## Фрагмент документа
....................

Как она будет, на что она будет обращать внимание, когда она будет принимать это решение? На то, как сейчас пройдут выборы в Приморье? Или на то, как пройдут выборы через год, потому что будет новая волна этих выборов? Или как?
Я думаю, будут все-таки выжидать и наблюдать за динамикой. Потому что очень важна динамика, которая развернется скорее уже в следующем году. Не в этом, а в следующем, когда будет очередная волна социально-экономического кризиса, скорее всего, с очень высокой вероятностью, ухудшится социальное положение общества, и как общество будет реагировать на это. И если эта реакция окажется очень жесткой со стороны общества, то, наверное, постараются «закрутить гайки».
Но, всегда говорю, если вы имеете дело с ржавыми гайками, с ржавой резьбой, когда вы их начинаете закручивать, резьбу может сорвать к чертям. И это, в общем, тоже, по крайней мере, часть людей, которые принимают решения или влияют на их принятие, понимают. Поэтому и сохранять статус-кво невозможно, и осуществлять любые перемены, в том числе, жесткие, или, условно, демократические, рискованно, и ничего не делать нельзя. Полагаю, как в старом советском анекдоте, будем имитировать активность, может быть, это сработает.
Владимир Путин не видит в этом проблемы, на сегодняшний момент, видимо, никакой, судя по его реакции на Валдайском клубе.
Я думаю, это не совсем так. Его обеспокоили результаты выборов. Вы помните, его первая реакция была это назначение губернаторов, собственноручно, причем без всякого участия кураторов от администрации. Помните, губернаторов сразу стал назначать? Это реакция на выборы. Его это обеспокоило, потому что он воспринимает это не так, как нам подает пропаганда, что это вызов «Единой России». Нет, он воспринимает это как вызов лично себе.
Просто мы привыкли к тому, что он вообще мало обращает внимания на то, что тут проходит. Он уже давно, давно не здесь.
Да. Но тем не менее, он считает, что это угроза не носит некоего кардинального характера, что в общем и целом ситуация все-таки под контролем. И конечно, его всегда интересовала и продолжает больше интересовать внешняя политика, оборонное строительство.
А это пока такие какие-то волнения в пределах нормы, видимо, может быть, так он на это смотрит. Вы упомянули про отмену возможную выборов в Государственную Думу. Это что, и такая бумага тоже лежит на столе сегодня?
Нет, насколько я знаю, такой бумаги нет, она появится в последнюю очередь, но я бы ничего не исключал. Понимаете, когда начинает развиваться кризис, а мы сейчас находимся только в самой начальной фазе даже не партийного, политического кризиса, его развитие всегда непредсказуемо. И путь зависит от ситуации. Мы можем оказаться в такой ситуации, когда потребуется принимать, поскольку все более-менее мягкие варианты будут, как обычно, пропущены, как в России бывает, останутся только плохие и очень плохие. И будут выбирать между плохим и очень плохим.
И оба варианта, и плохой, и очень плохой, так или иначе коснутся Конституции?
Вы знаете, можно не менять, наверное, букву Конституции, но изменить ее дух каким-то образом.

....................

## Список данных

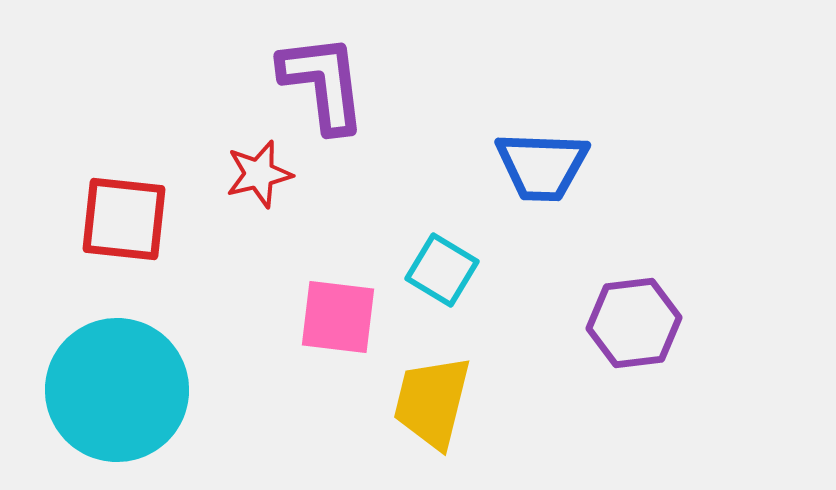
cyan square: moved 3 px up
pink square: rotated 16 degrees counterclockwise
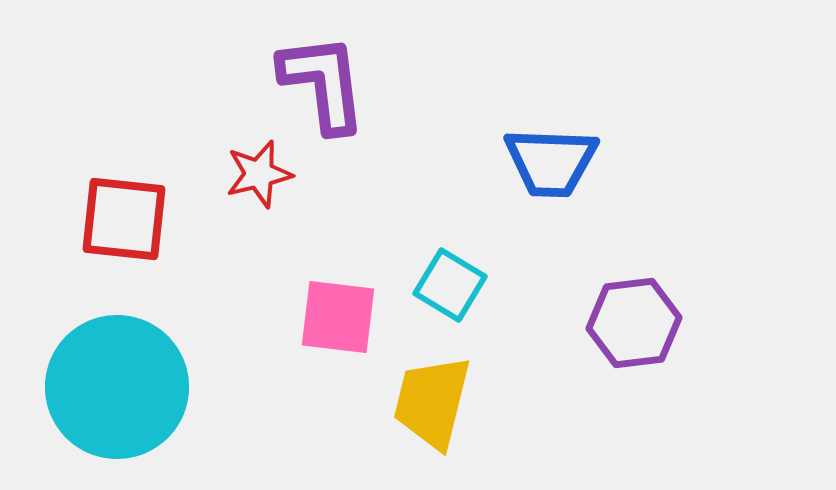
blue trapezoid: moved 9 px right, 4 px up
cyan square: moved 8 px right, 15 px down
cyan circle: moved 3 px up
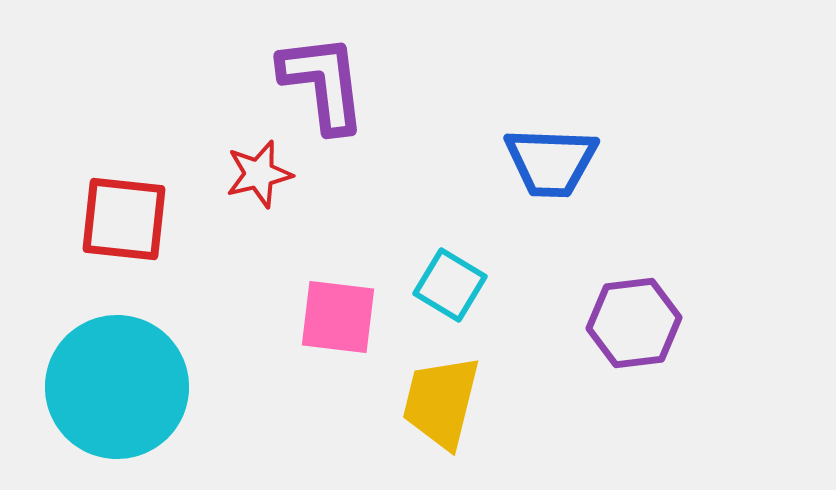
yellow trapezoid: moved 9 px right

....................

## Задания
(1) Переведите на английский язык это предложение из беседы о политическом кризисе: «Поэтому и сохранять статус-кво невозможно, и осуществлять любые перемены, в том числе, жесткие, или, условно, демократические, рискованно, и ничего не делать нельзя».
(2) Пожалуйста, продолжите беседу о политическом кризисе после ее последней реплики.

## Ответы к заданиям
(1) That is why it is impossible to keep the status quo, it is risky to carry out any changes, including harsh or, so to speak, democratic ones, and doing nothing is not an option either.

(2)
Это мы уже давно умеем делать. Это мы так в России давно уже живем.
Так Россия превратилась из федерации в де-факто унитарное государство, причем изменения в Конституцию не вносились. Посмотрим. Хотя я знаю, что изменения в Конституцию, конституционные законы разрабатываются с осени прошлого года, по нескольким направлениям. Но, конечно, главное — это изменение конфигурации государственной власти, ее правления, фактически переучреждение республики.
Да, это все звучит очень внушительно, но сколько я ни думаю, как это может выглядеть, это упирается на самом деле в одну проблему. Если мы говорим о транзите, а про это Путин, понятное дело, думает, это его действительно беспокоит.
Конечно.
Там Кожемяко как-нибудь, он надеется, разберется, а вот это уже серьезно. И это упирается в силовиков. Все остальное как-то можно обложить правильным образом, перераспределить, может быть, но главная проблема — это силовики, их формальное подчинение ему после его отставки с поста президента. Может быть, так, наверное, имеет смысл смотреть на эту проблему.
Можно смотреть и так, вот с этой инструментальной точки зрения, которая действительно очень важна, но мне кажется, как только мы вступим в период любой перестройки, вот в этой ситуации, в которой мы сейчас оказались, система не выдержит. Она просто не выдержит этого давления и этих рисков. И мне говорили многие люди, что пока мы ничего не делаем, пока мы ничего не меняем, это вроде как существует, как только мы начнем что-то менять, резко возрастают риски и угрозы.
Как в России обычно, если вы хотите заменить плитку в ванной, в результате вам приходится менять все, понимаете. Вот не трогайте плитку, не пытайтесь заменить кран, иначе вам придется менять всю систему, все трубы. В этом есть большой смысл в России. Но менять все равно придется, нельзя уже ничего не делать. Вот продолжать имитацию, ресурс, который был, у путинского правления, он подходит к концу, он исчерпан.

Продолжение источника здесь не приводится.